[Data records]
# # # # # # #

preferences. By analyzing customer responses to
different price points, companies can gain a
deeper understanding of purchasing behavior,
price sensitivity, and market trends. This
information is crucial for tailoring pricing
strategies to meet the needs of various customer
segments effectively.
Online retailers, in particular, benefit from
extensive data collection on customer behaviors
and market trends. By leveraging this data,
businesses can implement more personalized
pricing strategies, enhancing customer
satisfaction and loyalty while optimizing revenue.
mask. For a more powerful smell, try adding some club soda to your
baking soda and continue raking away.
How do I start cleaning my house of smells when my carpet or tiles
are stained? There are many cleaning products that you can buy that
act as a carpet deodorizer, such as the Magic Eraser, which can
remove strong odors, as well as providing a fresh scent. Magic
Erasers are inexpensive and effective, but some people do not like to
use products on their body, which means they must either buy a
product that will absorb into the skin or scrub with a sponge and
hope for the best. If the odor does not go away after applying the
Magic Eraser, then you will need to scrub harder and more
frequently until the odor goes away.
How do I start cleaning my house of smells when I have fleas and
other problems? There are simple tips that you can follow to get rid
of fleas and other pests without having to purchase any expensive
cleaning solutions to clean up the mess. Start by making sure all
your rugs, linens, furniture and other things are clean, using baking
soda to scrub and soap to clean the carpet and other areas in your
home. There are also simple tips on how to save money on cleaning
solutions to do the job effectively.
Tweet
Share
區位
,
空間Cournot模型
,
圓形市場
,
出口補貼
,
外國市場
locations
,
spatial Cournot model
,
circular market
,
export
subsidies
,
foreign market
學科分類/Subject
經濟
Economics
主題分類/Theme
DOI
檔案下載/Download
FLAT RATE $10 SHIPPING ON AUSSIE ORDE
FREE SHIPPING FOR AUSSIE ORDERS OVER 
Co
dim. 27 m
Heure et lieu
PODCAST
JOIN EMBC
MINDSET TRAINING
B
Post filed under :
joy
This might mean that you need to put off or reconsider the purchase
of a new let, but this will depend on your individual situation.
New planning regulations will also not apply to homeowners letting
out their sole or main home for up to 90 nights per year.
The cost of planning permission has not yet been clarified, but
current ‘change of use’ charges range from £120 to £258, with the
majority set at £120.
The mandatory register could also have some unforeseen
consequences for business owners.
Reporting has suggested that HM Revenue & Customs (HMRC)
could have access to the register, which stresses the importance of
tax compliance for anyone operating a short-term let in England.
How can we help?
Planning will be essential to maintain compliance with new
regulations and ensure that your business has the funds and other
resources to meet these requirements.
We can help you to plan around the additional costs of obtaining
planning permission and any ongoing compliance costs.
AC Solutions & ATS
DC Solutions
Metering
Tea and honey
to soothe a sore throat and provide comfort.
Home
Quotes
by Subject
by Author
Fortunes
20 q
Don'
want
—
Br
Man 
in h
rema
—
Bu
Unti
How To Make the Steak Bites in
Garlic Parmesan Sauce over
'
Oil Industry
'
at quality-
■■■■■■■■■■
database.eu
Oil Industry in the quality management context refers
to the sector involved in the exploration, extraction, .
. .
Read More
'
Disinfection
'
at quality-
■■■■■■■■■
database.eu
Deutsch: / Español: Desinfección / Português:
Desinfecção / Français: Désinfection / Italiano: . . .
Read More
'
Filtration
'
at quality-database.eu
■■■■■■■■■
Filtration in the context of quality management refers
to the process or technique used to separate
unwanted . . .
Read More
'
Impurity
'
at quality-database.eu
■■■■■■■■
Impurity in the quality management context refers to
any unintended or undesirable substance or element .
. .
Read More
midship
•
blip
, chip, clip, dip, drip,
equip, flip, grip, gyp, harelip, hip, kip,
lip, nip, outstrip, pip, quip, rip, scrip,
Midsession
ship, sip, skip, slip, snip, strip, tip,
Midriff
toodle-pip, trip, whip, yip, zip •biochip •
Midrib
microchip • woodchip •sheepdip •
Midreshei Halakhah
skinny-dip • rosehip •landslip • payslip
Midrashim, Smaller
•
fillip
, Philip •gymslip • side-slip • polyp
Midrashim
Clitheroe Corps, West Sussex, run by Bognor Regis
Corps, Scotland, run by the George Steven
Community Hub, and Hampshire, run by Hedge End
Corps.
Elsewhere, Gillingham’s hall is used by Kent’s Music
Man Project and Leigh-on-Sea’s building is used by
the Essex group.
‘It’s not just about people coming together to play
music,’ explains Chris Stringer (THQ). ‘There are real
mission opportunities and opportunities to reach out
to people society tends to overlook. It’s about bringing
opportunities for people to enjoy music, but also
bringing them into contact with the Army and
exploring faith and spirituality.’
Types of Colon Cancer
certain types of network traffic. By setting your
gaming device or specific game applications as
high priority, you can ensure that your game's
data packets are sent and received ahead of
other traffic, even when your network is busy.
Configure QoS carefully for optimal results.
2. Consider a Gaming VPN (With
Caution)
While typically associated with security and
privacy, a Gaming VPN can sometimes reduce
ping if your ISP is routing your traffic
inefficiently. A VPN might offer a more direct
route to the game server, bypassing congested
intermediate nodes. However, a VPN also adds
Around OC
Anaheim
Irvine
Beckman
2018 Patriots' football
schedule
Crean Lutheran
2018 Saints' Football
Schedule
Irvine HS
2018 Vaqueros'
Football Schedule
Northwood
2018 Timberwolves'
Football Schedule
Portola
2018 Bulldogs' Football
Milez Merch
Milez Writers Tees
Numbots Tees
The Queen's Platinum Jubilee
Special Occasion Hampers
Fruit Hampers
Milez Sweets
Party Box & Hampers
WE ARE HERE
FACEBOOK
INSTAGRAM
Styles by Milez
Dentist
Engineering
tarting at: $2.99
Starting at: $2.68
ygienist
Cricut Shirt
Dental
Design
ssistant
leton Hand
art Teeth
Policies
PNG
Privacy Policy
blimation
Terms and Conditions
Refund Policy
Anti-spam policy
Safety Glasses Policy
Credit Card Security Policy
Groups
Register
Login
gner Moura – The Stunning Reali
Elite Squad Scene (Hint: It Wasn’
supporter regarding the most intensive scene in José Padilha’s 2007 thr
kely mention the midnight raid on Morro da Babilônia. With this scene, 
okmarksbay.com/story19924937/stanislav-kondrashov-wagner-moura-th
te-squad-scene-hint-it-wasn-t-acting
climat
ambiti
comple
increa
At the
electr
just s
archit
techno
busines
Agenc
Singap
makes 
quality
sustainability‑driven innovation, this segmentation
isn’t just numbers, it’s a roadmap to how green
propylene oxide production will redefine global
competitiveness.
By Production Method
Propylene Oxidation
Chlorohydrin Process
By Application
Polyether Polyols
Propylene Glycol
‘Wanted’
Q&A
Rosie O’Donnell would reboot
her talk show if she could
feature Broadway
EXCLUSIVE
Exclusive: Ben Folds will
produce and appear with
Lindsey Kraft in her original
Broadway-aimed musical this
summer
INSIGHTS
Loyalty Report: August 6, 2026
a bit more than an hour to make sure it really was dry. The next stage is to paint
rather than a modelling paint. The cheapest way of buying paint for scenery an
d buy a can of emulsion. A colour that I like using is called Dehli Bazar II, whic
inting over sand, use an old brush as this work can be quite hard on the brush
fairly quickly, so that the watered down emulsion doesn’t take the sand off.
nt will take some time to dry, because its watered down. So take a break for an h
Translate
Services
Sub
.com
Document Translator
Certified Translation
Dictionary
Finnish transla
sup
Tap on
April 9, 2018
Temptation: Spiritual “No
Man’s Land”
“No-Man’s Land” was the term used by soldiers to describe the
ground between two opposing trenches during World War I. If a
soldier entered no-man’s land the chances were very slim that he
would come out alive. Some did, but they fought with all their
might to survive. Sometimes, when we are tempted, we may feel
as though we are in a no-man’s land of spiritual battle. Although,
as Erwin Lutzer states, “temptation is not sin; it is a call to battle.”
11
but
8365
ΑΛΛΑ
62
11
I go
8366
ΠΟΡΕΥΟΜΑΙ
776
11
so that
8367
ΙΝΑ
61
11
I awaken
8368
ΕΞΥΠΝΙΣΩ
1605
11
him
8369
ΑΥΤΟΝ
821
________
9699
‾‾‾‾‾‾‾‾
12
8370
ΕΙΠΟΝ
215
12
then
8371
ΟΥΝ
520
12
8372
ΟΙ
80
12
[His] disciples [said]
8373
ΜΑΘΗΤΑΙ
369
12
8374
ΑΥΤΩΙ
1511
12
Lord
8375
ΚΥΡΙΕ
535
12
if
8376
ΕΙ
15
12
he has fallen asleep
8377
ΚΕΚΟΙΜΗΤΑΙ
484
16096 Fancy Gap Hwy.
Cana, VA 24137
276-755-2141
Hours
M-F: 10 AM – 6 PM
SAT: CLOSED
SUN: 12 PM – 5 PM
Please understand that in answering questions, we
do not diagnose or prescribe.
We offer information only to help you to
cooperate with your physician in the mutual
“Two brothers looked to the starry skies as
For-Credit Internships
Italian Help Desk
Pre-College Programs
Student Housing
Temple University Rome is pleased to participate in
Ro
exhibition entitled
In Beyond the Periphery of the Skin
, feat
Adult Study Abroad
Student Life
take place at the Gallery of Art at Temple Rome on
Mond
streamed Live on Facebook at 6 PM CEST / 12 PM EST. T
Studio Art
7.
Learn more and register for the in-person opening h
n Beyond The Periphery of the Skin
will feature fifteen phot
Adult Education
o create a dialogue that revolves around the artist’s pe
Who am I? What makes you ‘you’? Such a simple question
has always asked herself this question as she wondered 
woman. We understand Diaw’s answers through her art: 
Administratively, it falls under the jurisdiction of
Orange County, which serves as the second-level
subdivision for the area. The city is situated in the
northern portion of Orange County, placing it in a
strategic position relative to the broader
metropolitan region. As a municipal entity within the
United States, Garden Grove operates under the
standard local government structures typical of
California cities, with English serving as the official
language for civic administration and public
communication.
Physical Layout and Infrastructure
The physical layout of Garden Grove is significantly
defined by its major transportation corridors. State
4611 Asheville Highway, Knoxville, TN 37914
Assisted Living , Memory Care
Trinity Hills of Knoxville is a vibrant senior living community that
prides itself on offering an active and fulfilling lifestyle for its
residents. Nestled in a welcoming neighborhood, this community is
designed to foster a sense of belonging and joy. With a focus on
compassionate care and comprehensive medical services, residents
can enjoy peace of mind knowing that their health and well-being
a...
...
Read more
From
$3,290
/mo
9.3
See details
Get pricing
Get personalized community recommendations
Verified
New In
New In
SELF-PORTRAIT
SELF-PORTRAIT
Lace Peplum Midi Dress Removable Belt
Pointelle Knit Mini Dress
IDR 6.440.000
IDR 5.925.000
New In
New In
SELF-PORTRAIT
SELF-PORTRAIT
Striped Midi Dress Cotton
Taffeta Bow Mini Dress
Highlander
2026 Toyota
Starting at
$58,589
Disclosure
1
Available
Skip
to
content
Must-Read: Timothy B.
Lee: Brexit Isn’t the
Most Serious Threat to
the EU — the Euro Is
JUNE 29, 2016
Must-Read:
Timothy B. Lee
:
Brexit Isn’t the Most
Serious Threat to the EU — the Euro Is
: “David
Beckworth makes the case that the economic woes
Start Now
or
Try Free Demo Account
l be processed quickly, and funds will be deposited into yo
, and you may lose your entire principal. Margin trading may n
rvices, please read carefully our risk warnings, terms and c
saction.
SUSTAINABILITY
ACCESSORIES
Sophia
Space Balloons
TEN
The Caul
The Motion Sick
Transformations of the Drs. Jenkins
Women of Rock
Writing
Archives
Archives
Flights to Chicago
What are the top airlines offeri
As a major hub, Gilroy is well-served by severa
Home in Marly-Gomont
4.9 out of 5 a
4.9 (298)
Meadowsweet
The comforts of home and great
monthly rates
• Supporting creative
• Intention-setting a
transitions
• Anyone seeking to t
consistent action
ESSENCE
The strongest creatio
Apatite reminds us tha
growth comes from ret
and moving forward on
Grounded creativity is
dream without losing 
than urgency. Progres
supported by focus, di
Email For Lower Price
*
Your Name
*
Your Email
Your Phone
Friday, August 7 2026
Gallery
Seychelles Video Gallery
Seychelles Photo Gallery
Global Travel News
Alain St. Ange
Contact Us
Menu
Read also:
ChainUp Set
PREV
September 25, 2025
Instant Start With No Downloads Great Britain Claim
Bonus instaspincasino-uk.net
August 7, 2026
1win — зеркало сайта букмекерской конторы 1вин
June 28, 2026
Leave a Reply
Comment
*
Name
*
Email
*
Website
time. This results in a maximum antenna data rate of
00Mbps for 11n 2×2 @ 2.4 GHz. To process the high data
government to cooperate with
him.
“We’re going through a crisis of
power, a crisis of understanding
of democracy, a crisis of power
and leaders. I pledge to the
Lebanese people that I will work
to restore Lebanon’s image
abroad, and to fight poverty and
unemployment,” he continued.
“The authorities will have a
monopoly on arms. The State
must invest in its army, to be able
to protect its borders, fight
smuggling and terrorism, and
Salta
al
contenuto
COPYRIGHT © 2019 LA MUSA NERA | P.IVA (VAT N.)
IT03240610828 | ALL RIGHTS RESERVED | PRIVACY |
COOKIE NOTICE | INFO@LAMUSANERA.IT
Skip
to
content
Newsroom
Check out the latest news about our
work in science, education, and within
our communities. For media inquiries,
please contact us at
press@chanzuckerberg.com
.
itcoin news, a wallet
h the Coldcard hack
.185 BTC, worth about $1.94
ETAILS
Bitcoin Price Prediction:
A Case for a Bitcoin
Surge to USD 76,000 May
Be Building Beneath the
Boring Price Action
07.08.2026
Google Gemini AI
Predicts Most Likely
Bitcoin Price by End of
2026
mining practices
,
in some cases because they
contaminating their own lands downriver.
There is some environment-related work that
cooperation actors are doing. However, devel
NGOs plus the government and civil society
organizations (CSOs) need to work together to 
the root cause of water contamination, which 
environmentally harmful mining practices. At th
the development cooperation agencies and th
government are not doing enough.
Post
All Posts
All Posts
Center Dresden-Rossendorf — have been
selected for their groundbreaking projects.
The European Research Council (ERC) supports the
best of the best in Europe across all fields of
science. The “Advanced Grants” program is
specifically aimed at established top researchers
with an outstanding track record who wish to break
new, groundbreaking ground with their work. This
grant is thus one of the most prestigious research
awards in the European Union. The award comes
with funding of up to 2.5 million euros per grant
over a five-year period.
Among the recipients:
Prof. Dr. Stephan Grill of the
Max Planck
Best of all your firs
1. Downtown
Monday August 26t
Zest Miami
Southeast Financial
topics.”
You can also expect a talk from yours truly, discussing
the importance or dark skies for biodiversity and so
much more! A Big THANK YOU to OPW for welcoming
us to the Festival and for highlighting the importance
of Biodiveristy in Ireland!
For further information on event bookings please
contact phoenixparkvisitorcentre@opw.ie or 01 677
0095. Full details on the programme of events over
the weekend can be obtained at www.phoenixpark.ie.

# # # # # # #

What this task involves → Show every line from the entries that includes the word "personalized".

Answer space →
businesses can implement more personalized
Get personalized community recommendations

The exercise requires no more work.